Ruszyły zbiory letnich malin. Argumenty, dla których plantatorzy nie powinni oddawać owoców za bezcen
Wcześniej w sprzedaży dostępne były owoce spod osłon, natomiast od tego tygodnia sezon zbiorów malin odmian letnich możemy uznać oficjalnie za otwarty. Sytuacja na rynku zapowiada się ciekawie…
Pierwsze ceny skupu zaoferowane przez mroźnie (4,3 – 5 zł za kg w pierwszej klasie jakościowej; 3,7 – 4,5 zł w klasie drugiej) nie są satysfakcjonujące dla plantatorów.
Specjaliści zwracają jednak uwagę, że oferty te były ze strony skupów próbą rozpoznania rynku; sprawdzeniem, na ile mogą sobie pozwolić. Często używanym dla zbicia ceny argumentem jest niższa jakość owoców w związku z ulewnymi deszczami.

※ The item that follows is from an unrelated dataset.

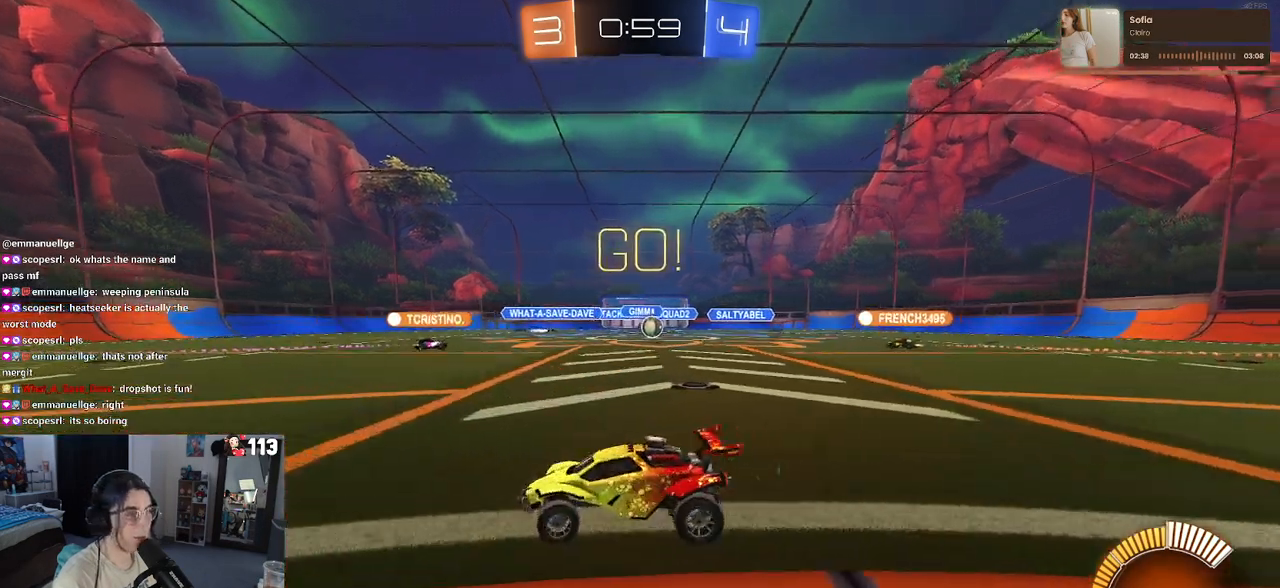
{"buttons": ["R2"], "left_stick": "left", "right_stick": "center", "events": [[33, "SQUARE", "down"], [283, "SQUARE", "up"]]}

Malin letnich mamy jednak mniej, co jest efektem silnych wiosennych przymrozków oraz ulewnych deszczy. Niepożądane zjawiska pogodowe przetoczyły się przez cały kraj, tak więc przetwórcy nie mają w czym przebierać – na jakości straciły wszystkie plantacje mniej więcej po równo.
Warto wziąć pod uwagę także to, że deszczowa pogoda zmusiła producentów do poniesienia wyższych nakładów na ochronę roślin przed chorobami grzybowymi. Ceny skupu powinny ten aspekt uwzględniać.
Przetwórstwo potrzebuje malin na mrożonki, koncentraty i soki. Wiele plantacji w Serbii zostało poszkodowanych przez pogodę (m. in. zalania), co osłabia presję naszego największego konkurenta w produkcji przemysłowej.
W najbliższych dniach powinniśmy oczekiwać wzrostu oferowanych stawek. Są to argumenty które warto wykorzystać. To ważne, aby producenci nie ulegli presji skupów (która z całą pewnością się pojawi) i nie oddali owoców za bezcen.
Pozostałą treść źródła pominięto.